• [Given text]:
/---

The PSD of two expansive clays, a Ca- and a Na-montmorillonite, under different dispersion methods and different chemical reagents were evaluated. The intrinsic PSD of these two expansive clays were obtained using highly purified ethyl alcohol, which is a less polar solvent inhibiting clay swelling. The two clays both show a bimodal lognormal distribution with particle sizes ranging from 0.2 to 50 μm with a D 50 of ~13 μm.

The influence of different types of EPS at varying concentrations, different salinities, and hydrodynamic factors on the two clays' flocculation and hence PSD were also characterized. Anionic xanthan gum, neutral guar gum, and cationic chitosan can induce different degrees of flocculation for the two clays through long-range polymer bridging. Xanthan and guar can significantly increase the particle size of Na-M (e.g., from ~10 to ~50 μm for the largest flocs) and generate a higher degree of flocculation, while chitosan decreases the particle size of both clays, owing to the formation of more compacted flocs resulted from polycationic polymer bridging. Increase in salinity facilitates the flocculation of Na-M by decreasing the repulsive electrical double layer thickness, while the particle size of limitedly swelling Ca-M is slightly reduced, which may be resulted from the basal spacing suppression. The flocculation of the two clays under laminar, transitional, and turbulent flows was also evaluated. Generally, the turbulence associated with higher shear rates facilitates the flocculation to different degrees of Ca-M in all of the studied conditions, while the Na-M floc size decreases to certain degrees when the shear rate increases. Therefore, the limitedly swelling Ca-M tends to form relatively stronger and larger flocs than the highly swelling Na-M.

\---

• [To-do item]:
Quote word for word the part of the clay flocculation text starting with "The PSD of two" and going on through "50 of ~13 μm.".

• [Dataset content]:
/---

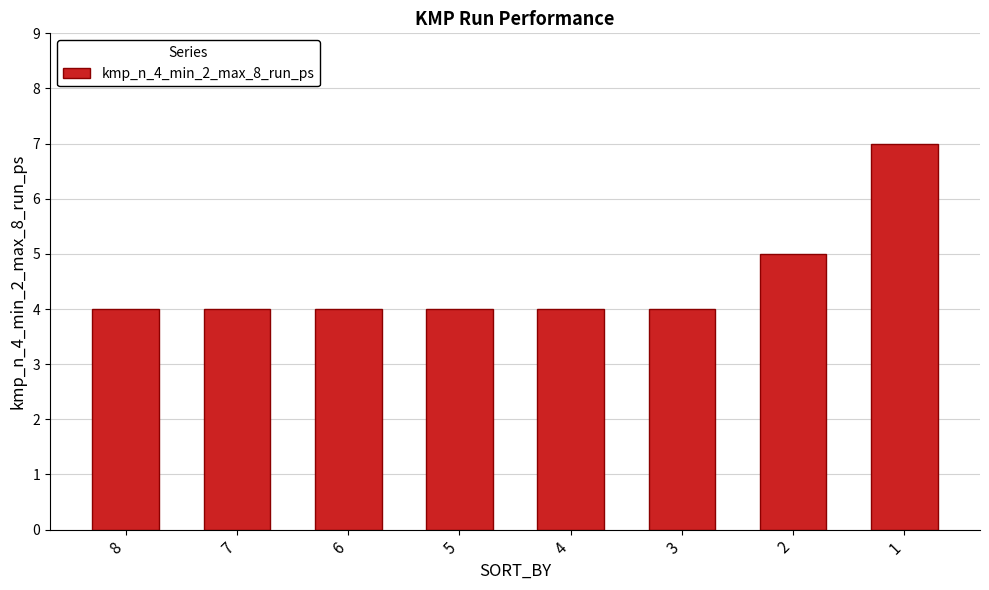

What is the value of the 1st bar from the left?

4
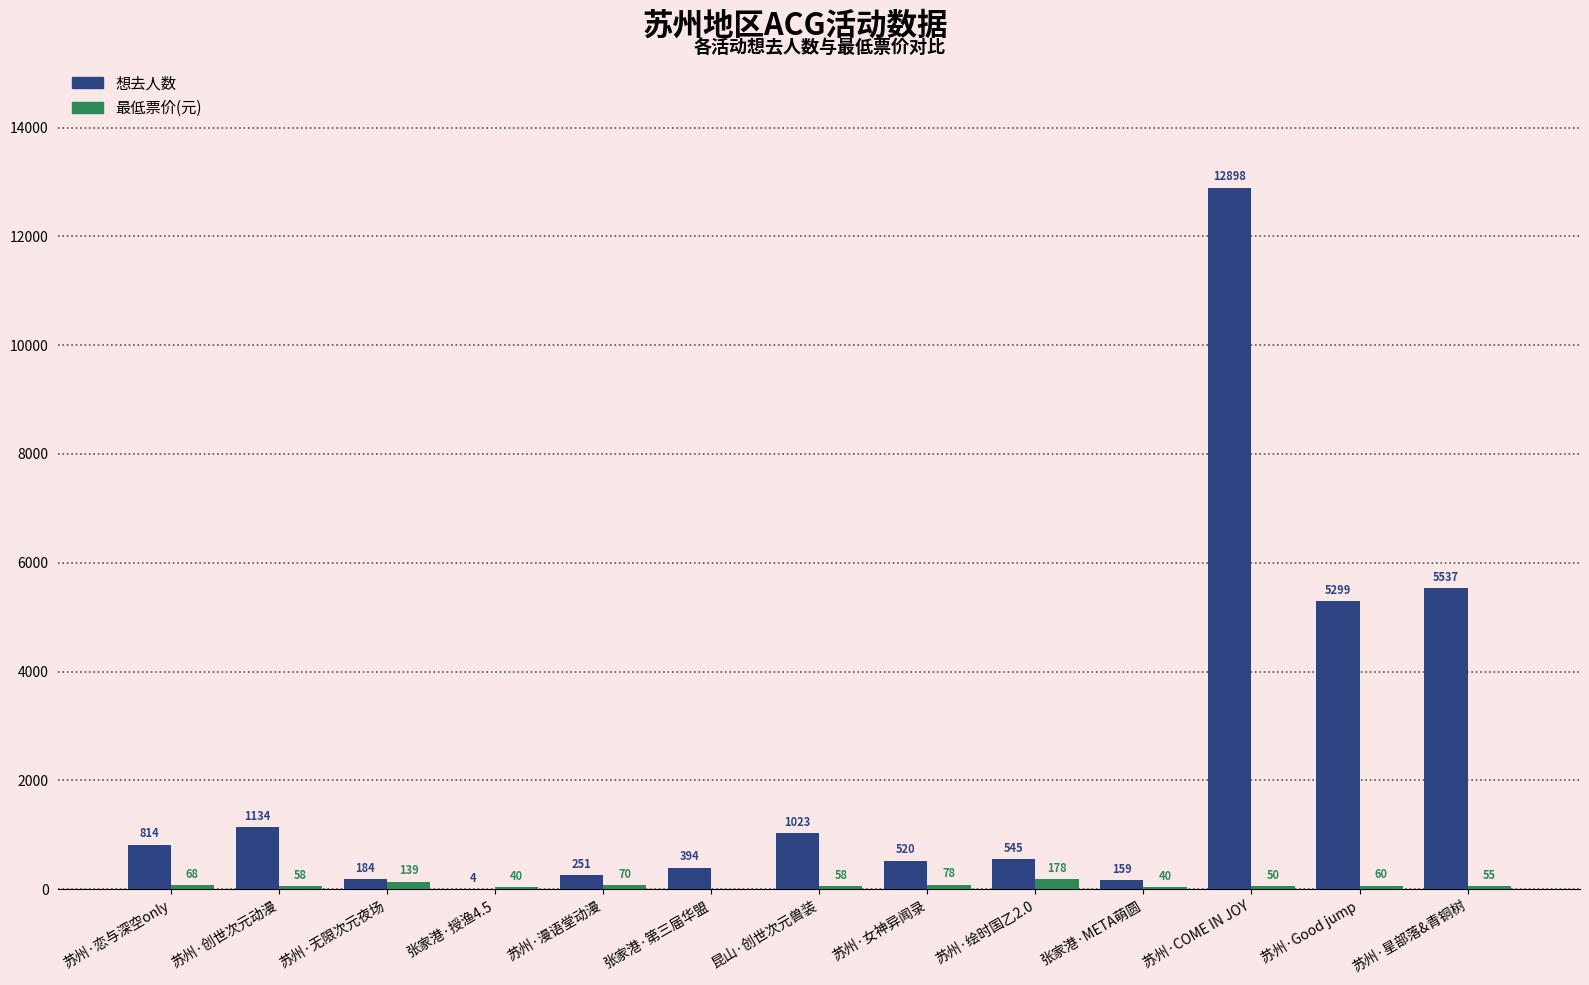

How many groups of bars are there?

13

\---

• [Result of this exercise]:
The PSD of two expansive clays, a Ca- and a Na-montmorillonite, under different dispersion methods and different chemical reagents were evaluated. The intrinsic PSD of these two expansive clays were obtained using highly purified ethyl alcohol, which is a less polar solvent inhibiting clay swelling. The two clays both show a bimodal lognormal distribution with particle sizes ranging from 0.2 to 50 μm with a D 50 of ~13 μm.